Here is the owner (he told me) of Dog C going for a walk the morning after we were bailed up.
"Don't fence me in," crooned Dog C as he went for a solo stroll about 3 pm.
     Later, at 5.30, I saw the owner ambling down to the oval with the three dogs, A, B and C.
     At 6.15 I learned my friend had just been attacked by all three dogs while walking past the oval. She beat at the dogs with her umbrella, breaking it, until some men playing football threw the ball at them and our very same rescuer came driving up in his Toyota Camry to save her.
     My friend doesn’t drive and loves going for long walks each day. Now she is too afraid to walk anywhere.
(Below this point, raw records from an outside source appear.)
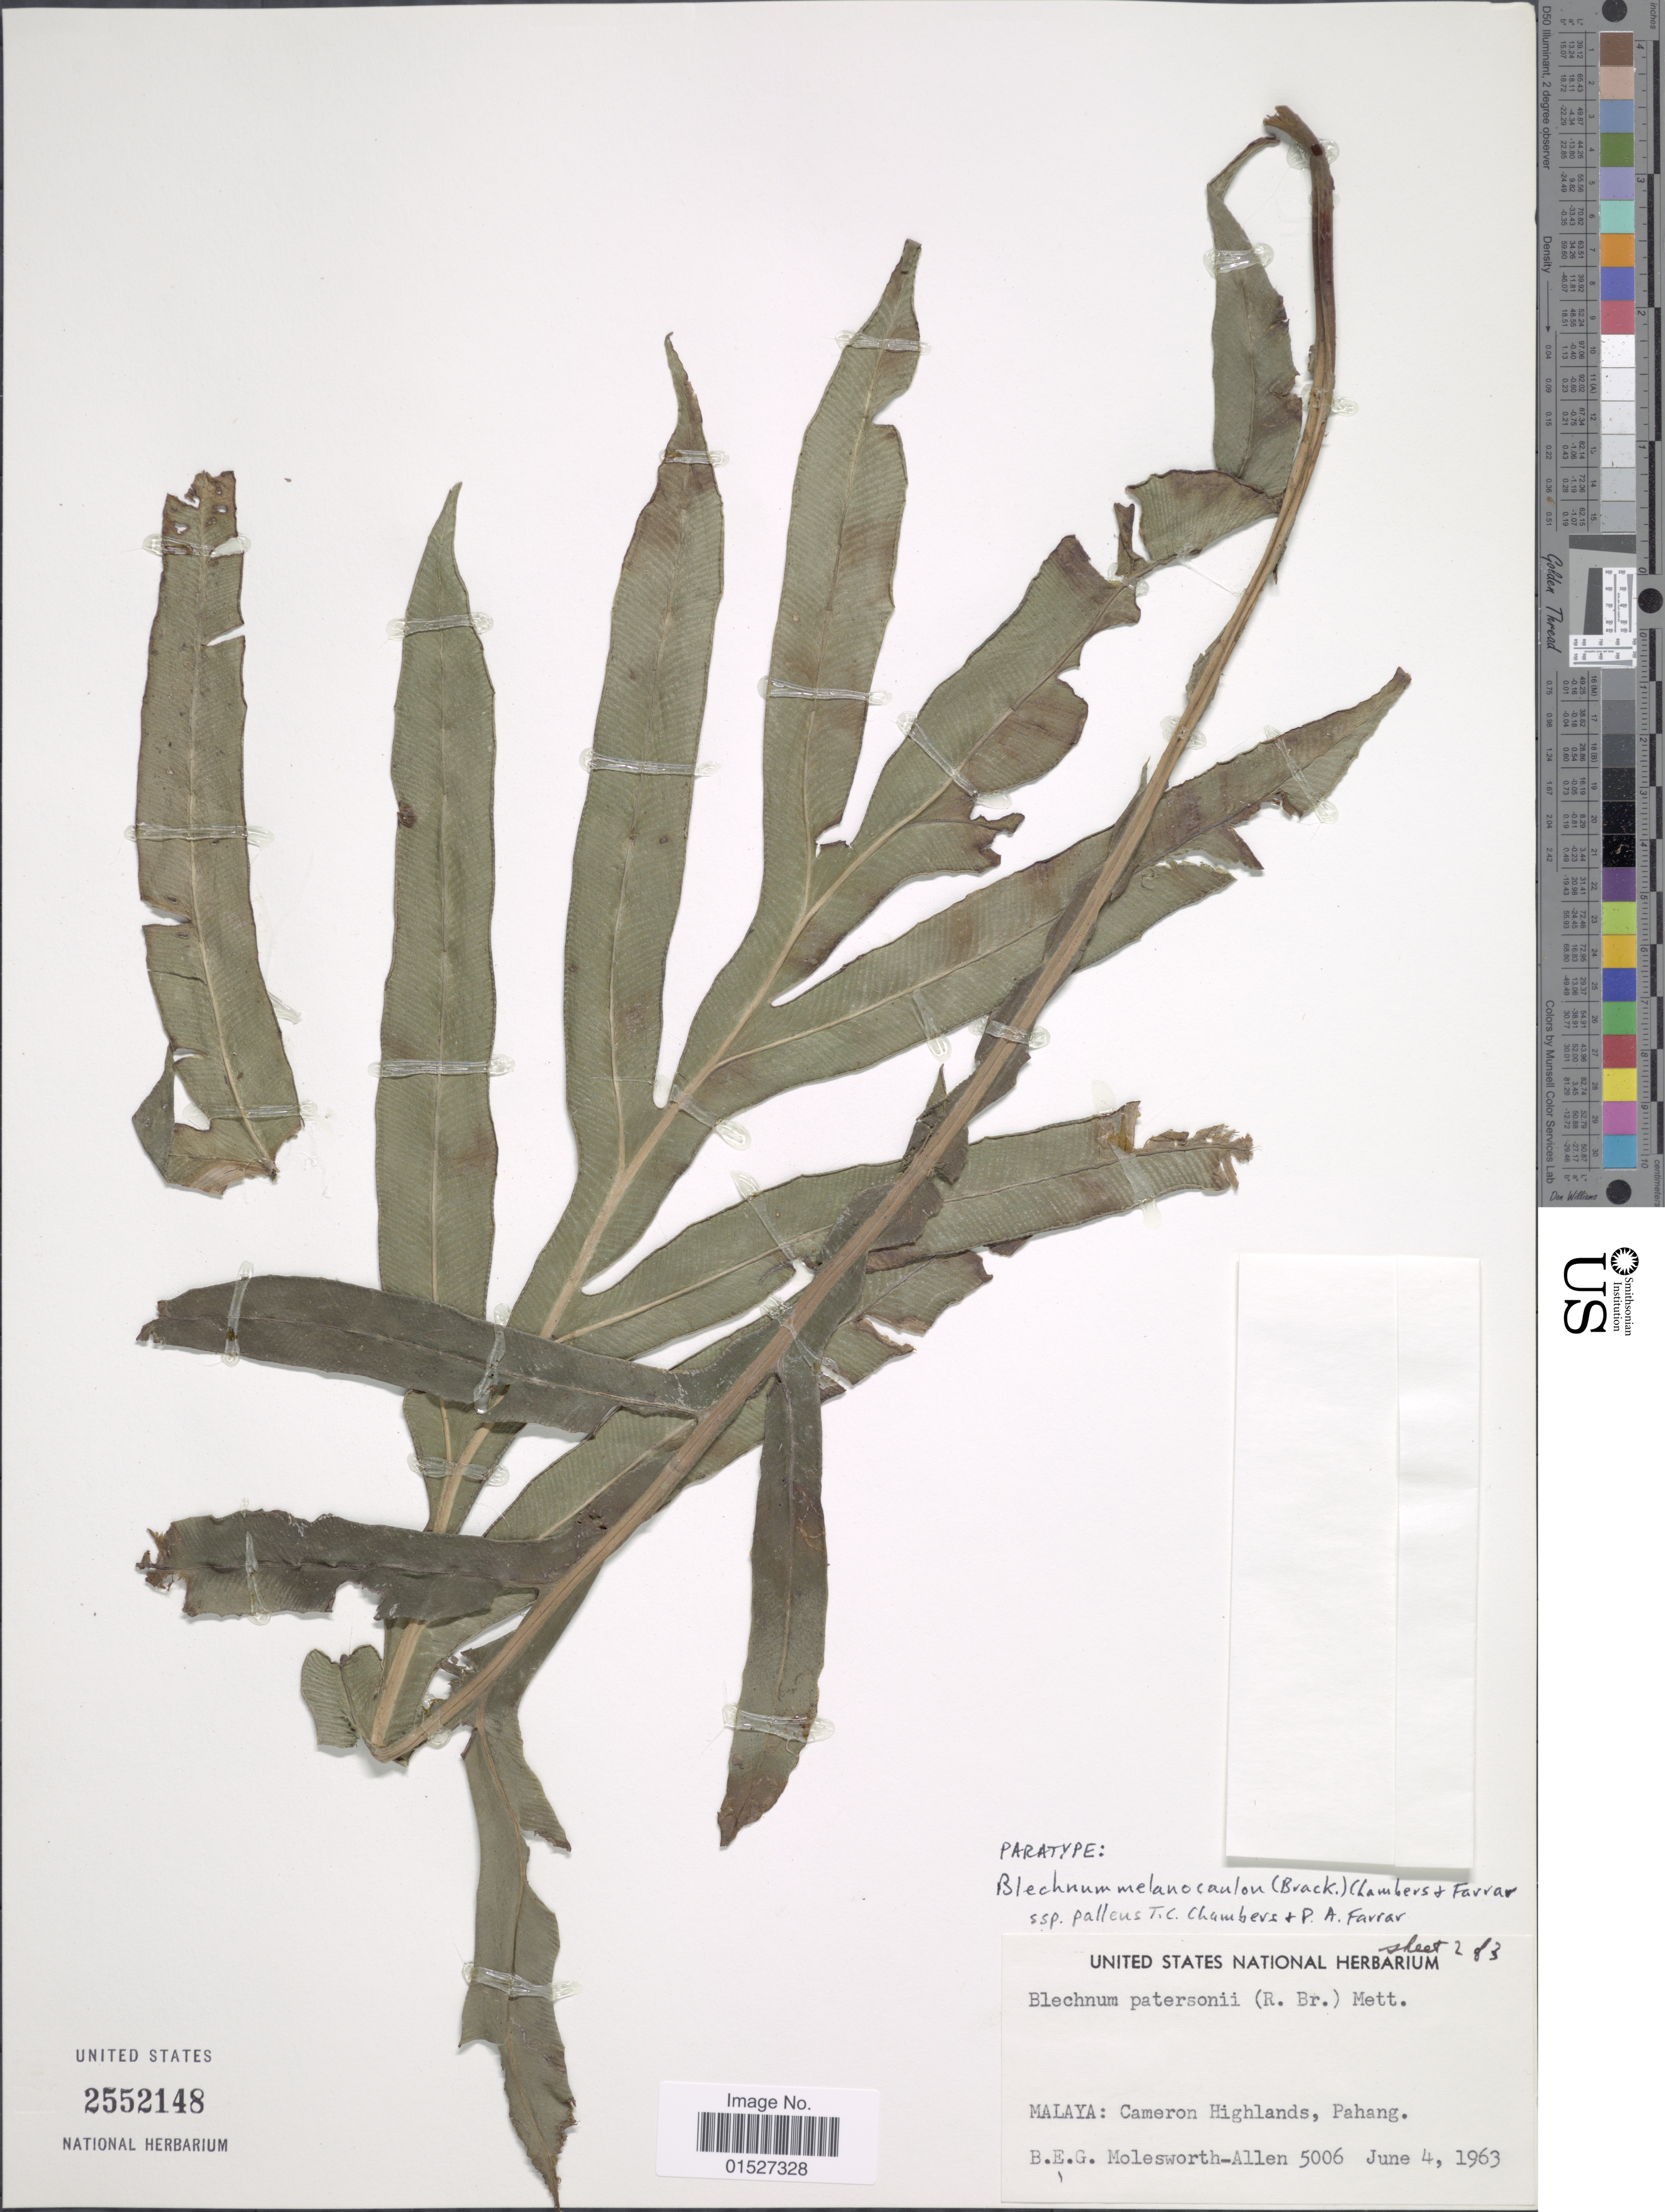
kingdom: Plantae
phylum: Tracheophyta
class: Polypodiopsida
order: Polypodiales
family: Blechnaceae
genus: Blechnum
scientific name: Blechnum melanocaulon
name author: (Brack.) T.C. Chambers & P. A. Farrant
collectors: B. E. G. Molesworth-Allen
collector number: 5006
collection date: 1963-06-04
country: Malaysia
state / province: Pahang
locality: Malaya: Cameron Highlands.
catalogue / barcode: US 2552148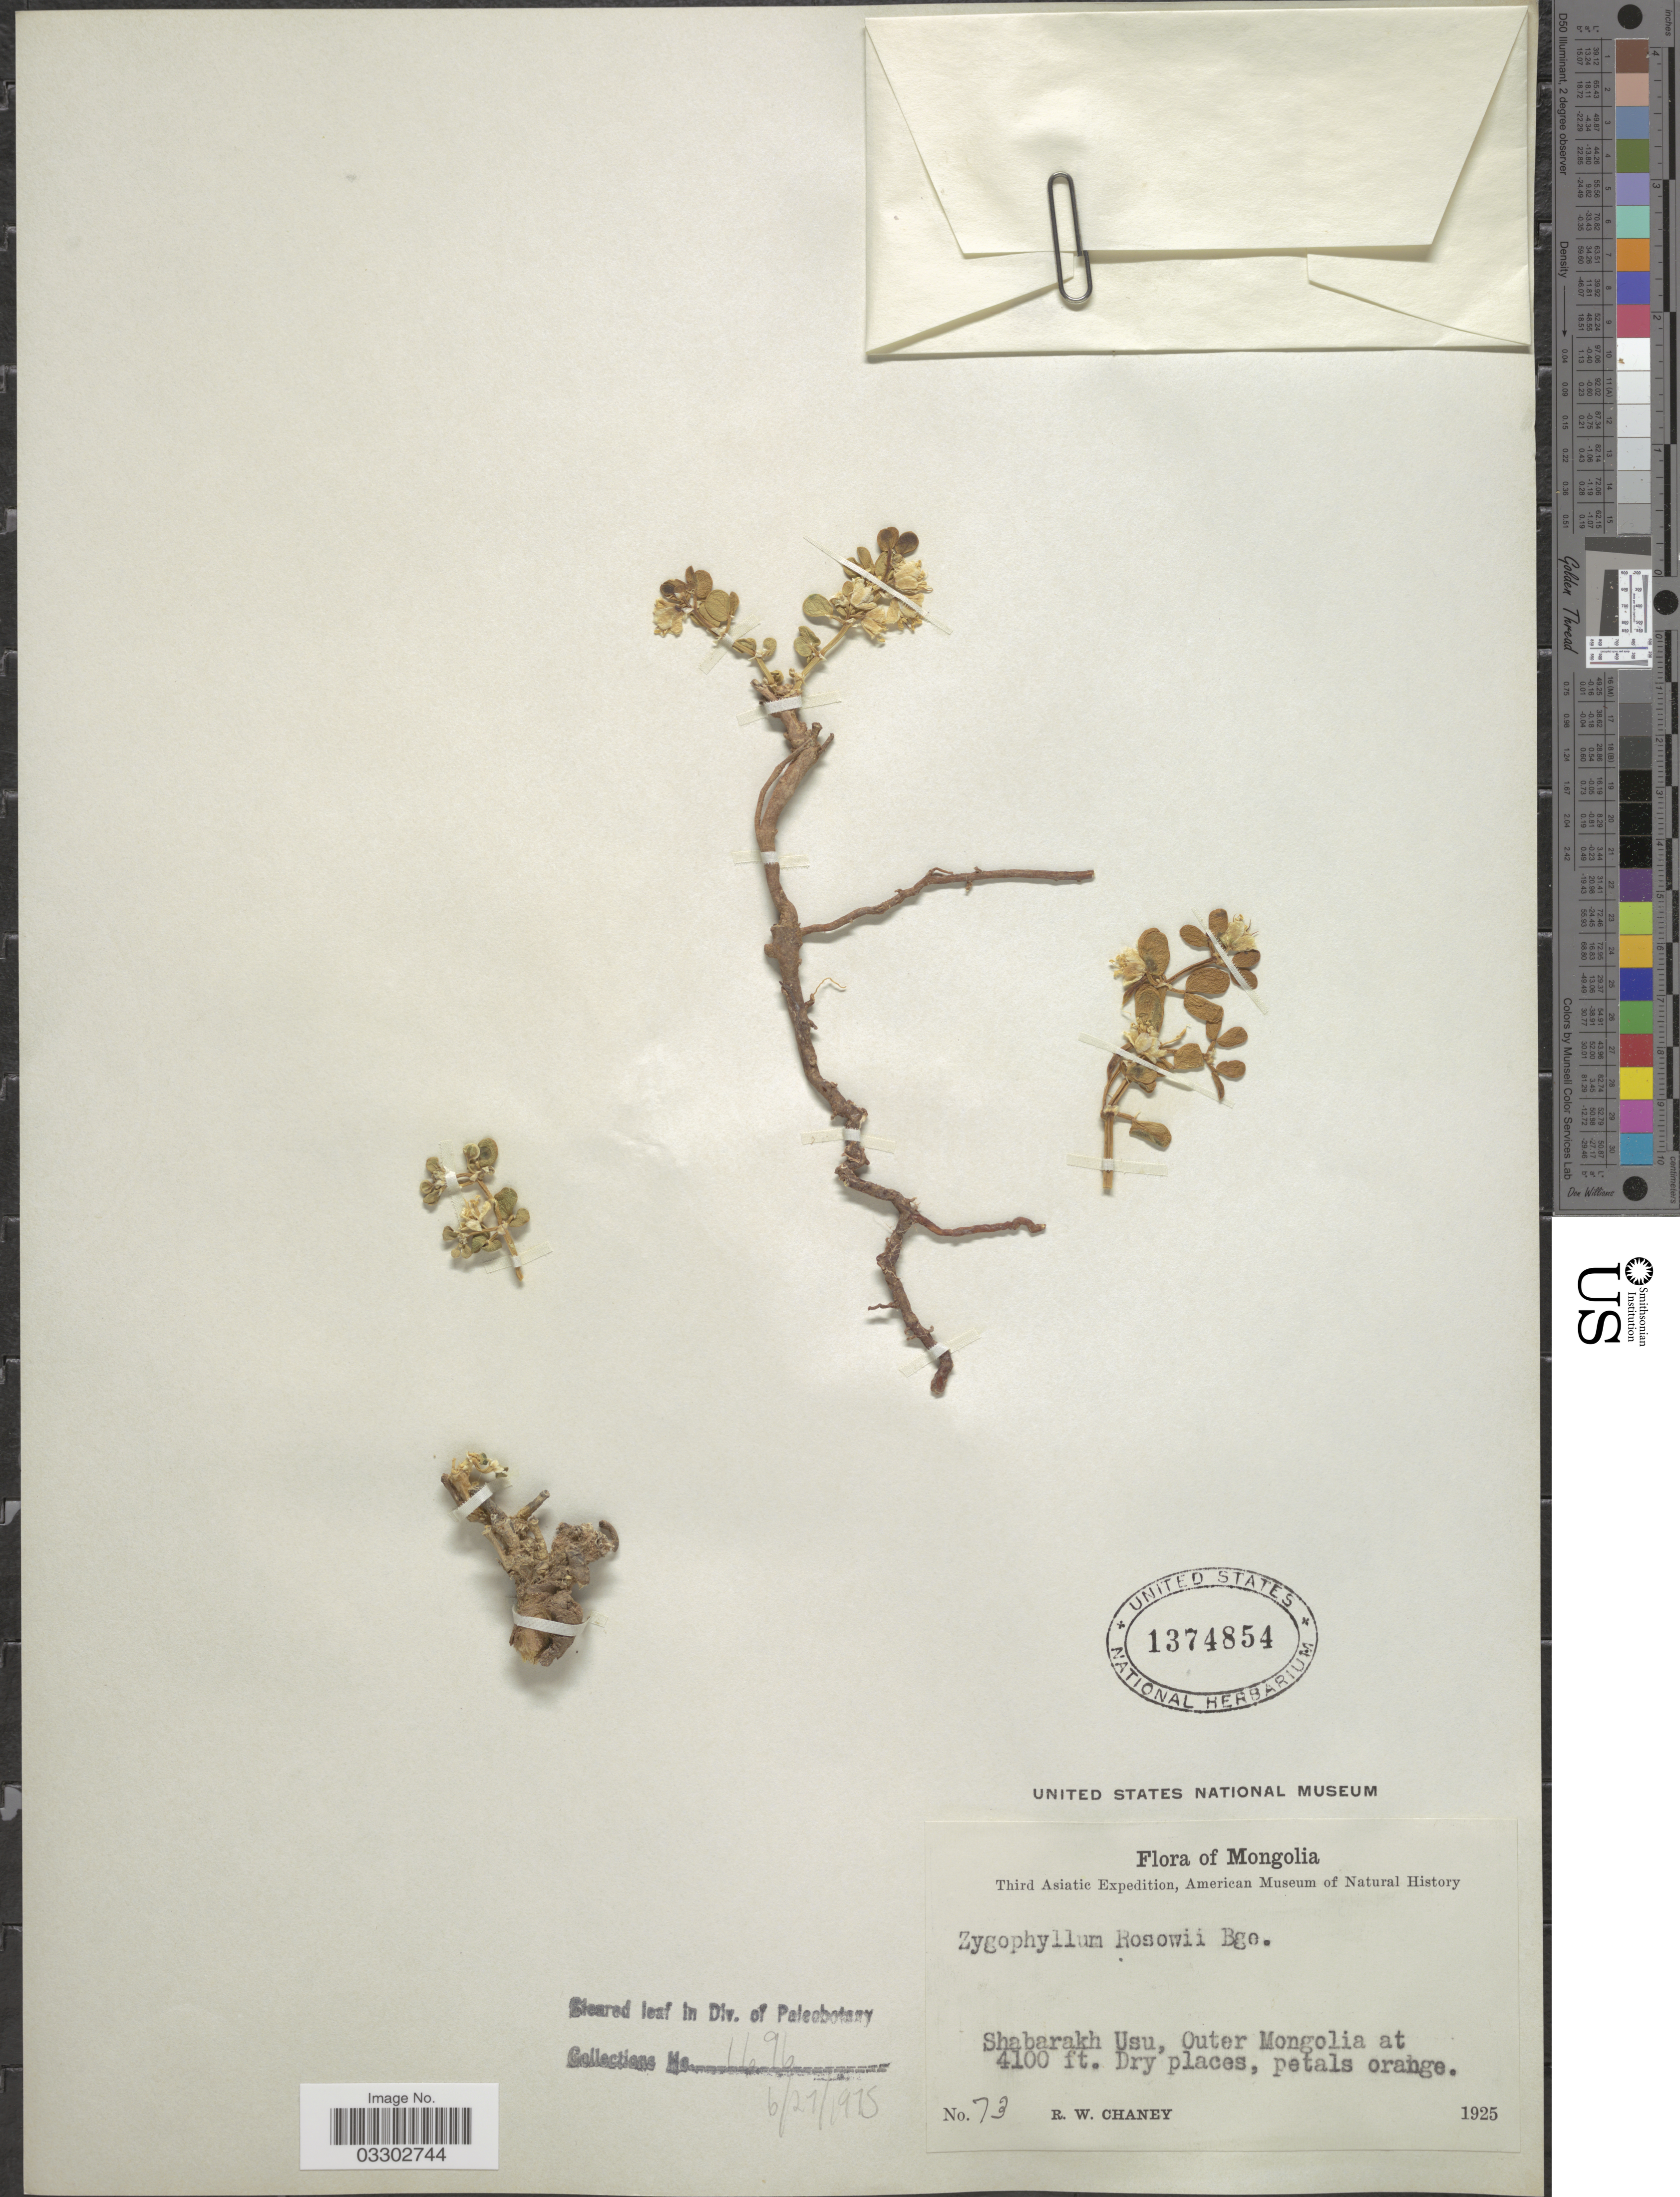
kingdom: Plantae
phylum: Tracheophyta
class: Magnoliopsida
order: Zygophyllales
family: Zygophyllaceae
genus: Zygophyllum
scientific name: Zygophyllum rosowii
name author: Bunge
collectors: R. Chaney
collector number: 73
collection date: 1925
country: Mongolia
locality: Shabarakh Usu, Outer Mongolia.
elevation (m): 1250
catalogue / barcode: US 1374854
     But TSC had no evidence following my complaint to declare the dogs 'dangerous dogs' which would have prevented the attack on my friend.  It's the bloody tail wagging the dog. 
     However, Dogs A and B were surrendered to council today although Dog C is at large (in hiding, I bet).  If local laws had been applied years ago, even if they had been applied in March when TSC claim local laws were adopted, hell, even if they were frigging well applied when I complained on 18 June, my friend would never have been attacked on 19 June.  I need a tissue.  The froth keeps coming.